The other day, I was thinking about the time when I was a high school freshman at a new school and wanted so badly to fit in. I used to pull the all-nighter several nights a week, watching MTV (when it was still Music Television) with re-runs of “Singled Out,” “120 Minutes” and so on. It’s what people my age did, right?
Being in this new school, I found myself separated from friends as the day was segmented into class periods and you didn’t see the same people all day. For the first few weeks, it felt like a lonely existence, which is why I tried so hard to find a way to fit in with, well, someone.
I noticed that some people wrote the name of their favorite bands on backpacks, binders, notebooks – anything that had a writeable surface. Not wanting to be left out, I started doing it too, hoping that someone would express an interest and strike up a conversation about it.
Of course, now that I think about it, I didn’t know too much about some of these bands save for a song or two from my late-night viewing habits (when all the popular rock/alternative songs were rotated about 50 times). My parents were not MTV-friendly and had blared country music so much that my ears are still bleeding. If someone ever did ask me about my new-found “interest” in Primus, I would have looked like a huge poser.
I laugh about it now and if nothing else, I’ve learned that fitting in isn’t always what it’s cracked up to be. Seriously. Be yourself. There’s no point in trying to impress people by totally conforming to what interests them. So what if your tastes aren’t the same as everyone else or you’re not as cool? Chances are, someone is going to like the same things and think on the same level. (Hello, internet communities).
I also think about this in terms of social media and online communities. It’s OK to follow those who have some of the loudest voices, but don’t do it just because everyone else does. Find a real reason behind why you “drink the kool-aid.” If you can’t, try a different flavor or mix up some of your own.
I always struggled to fit in during the teenage years and, at some points, during college when people were still caught up in the high school standards of cliques, gossip and pettiness. I realize now, that there was no real need for me to fit in and be like everyone else, when I was actually born to stand out. Life lessons are funny like that …

Great post. It’s so true, too. I think we all go through a period of life where we need to fit in–some of us never grow out of it, in fact. I always *wanted* to fit in. I had a group of friends in high school, but we weren’t the “cool kids.” I hung out with a few of the cool kids on occasion, and also the “geeks” and some other people. I guess, really, I was a floater.
Keep standing out. That’s the most important thing of all.
Awesome post. Starred, shared, & bookmarked for future reference.
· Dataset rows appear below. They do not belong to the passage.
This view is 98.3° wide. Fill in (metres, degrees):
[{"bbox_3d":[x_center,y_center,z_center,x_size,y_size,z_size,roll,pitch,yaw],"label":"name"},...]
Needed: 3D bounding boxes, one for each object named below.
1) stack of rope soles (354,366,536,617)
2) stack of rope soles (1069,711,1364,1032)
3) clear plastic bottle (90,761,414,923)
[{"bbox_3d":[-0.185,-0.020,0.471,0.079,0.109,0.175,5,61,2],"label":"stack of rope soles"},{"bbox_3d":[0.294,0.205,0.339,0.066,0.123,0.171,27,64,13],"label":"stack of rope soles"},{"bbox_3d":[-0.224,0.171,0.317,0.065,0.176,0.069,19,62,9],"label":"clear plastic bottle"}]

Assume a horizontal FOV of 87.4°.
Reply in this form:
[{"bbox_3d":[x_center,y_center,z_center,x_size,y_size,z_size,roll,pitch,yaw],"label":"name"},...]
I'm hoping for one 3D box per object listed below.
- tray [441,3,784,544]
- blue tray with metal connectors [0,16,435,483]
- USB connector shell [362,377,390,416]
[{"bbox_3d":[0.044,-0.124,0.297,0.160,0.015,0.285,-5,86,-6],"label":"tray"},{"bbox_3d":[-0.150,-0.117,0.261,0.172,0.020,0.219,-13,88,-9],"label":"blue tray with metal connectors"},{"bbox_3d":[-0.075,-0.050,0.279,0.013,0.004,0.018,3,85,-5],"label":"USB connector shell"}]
This is so true! I was like this about the Dead Kennedys in high school. Felt like I SHOULD like them, or I wouldn’t be very punk, but truthfully their album cover creeped me out. I also wore skater company T-shirts at one point in early adolescence, despite my inability to move more than 10 feet on one of the darn things.
Thanks for this flashback.:)
Excellent point about how we need to find comfort with ourselves (OK, good luck doing that in high school) and probably best to seek out our own A-list of supporters and peers.
“How social media is like high school” is topic I’ve been pushing and talking up on occasion. Would you like to do a shared presentation at PodCamp Pittsburgh on that topic or something similar and look back at this post too?